▶ _Recorded information_:
- Opening Delimiter -
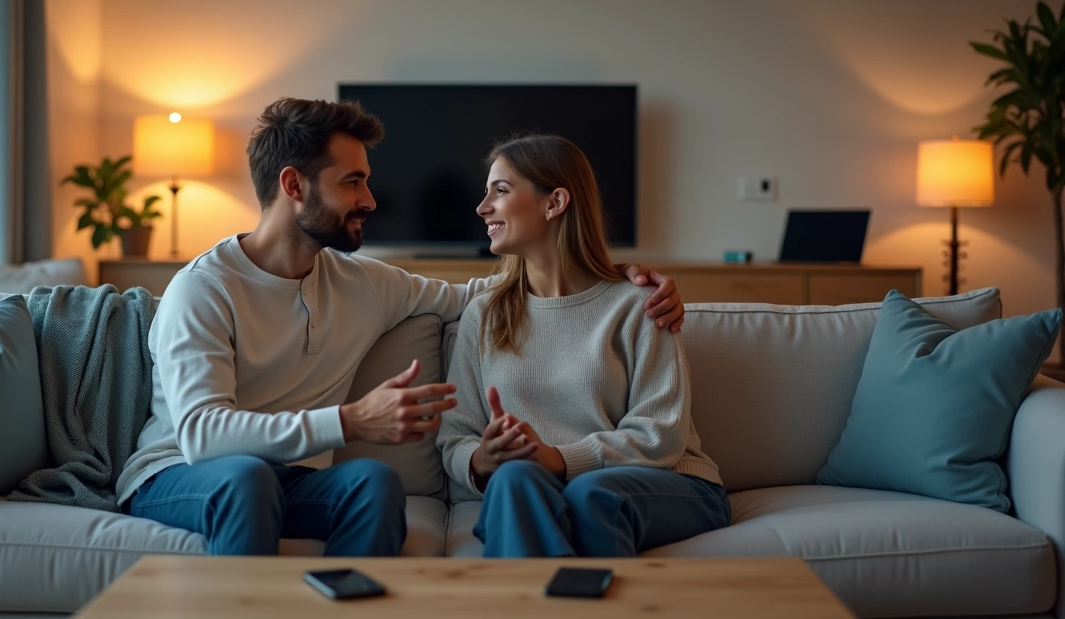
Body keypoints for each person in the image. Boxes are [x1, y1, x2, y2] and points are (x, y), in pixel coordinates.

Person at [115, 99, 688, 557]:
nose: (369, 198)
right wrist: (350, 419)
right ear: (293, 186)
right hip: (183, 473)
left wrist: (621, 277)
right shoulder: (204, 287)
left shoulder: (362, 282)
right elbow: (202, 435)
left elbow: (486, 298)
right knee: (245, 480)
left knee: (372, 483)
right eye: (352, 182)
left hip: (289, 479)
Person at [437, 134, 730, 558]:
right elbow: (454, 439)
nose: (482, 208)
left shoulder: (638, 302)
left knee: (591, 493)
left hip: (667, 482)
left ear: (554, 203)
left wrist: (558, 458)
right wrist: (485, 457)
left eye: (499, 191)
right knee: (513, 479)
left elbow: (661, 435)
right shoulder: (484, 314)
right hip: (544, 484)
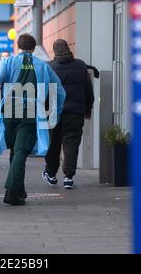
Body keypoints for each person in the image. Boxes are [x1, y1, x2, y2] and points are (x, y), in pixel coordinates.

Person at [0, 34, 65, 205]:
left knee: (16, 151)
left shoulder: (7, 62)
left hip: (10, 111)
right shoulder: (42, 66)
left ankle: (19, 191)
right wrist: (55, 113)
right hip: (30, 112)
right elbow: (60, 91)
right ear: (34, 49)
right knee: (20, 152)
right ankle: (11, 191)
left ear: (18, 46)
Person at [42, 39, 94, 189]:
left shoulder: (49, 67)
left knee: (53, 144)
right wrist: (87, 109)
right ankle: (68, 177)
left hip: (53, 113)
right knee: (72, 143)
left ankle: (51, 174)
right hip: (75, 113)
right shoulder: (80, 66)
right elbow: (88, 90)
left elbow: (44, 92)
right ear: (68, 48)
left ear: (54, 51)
- Closing Delimiter -
▶ _Exercise goal_:
Word for word, give back each entry from above, but skip any picture.

▶ _Solution_:
Body keypoints for each person in the image. Boxes are [x1, y1, x2, y2] and points are (x, y), in pixel coordinates.

Person at [115, 99, 688, 557]:
nose: (369, 198)
right wrist: (350, 419)
right ear: (293, 186)
right hip: (183, 473)
left wrist: (621, 277)
right shoulder: (204, 287)
left shoulder: (362, 282)
right elbow: (202, 435)
left elbow: (486, 298)
right knee: (245, 480)
left knee: (372, 483)
right eye: (352, 182)
left hip: (289, 479)
Person at [437, 134, 730, 558]:
right elbow: (454, 439)
nose: (482, 208)
left shoulder: (638, 302)
left knee: (591, 493)
left hip: (667, 482)
left ear: (554, 203)
left wrist: (558, 458)
right wrist: (485, 457)
left eye: (499, 191)
right knee: (513, 479)
left elbow: (661, 435)
right shoulder: (484, 314)
right hip: (544, 484)
Body keypoints for each person in the image. Boxes are [x1, y1, x2, y2] and points are (x, y), in pixel coordinates.

Person at [0, 34, 65, 205]:
left knee: (16, 151)
left shoulder: (7, 62)
left hip: (10, 111)
right shoulder: (42, 66)
left ankle: (19, 191)
right wrist: (55, 113)
right hip: (30, 112)
right elbow: (60, 91)
right ear: (34, 49)
right knee: (20, 152)
right ankle: (11, 191)
left ear: (18, 46)
Person at [42, 39, 94, 189]:
left shoulder: (49, 67)
left knee: (53, 144)
right wrist: (87, 109)
right ankle: (68, 177)
left hip: (53, 113)
right knee: (72, 143)
left ankle: (51, 174)
right hip: (75, 113)
right shoulder: (80, 66)
right elbow: (88, 90)
left elbow: (44, 92)
right ear: (68, 48)
left ear: (54, 51)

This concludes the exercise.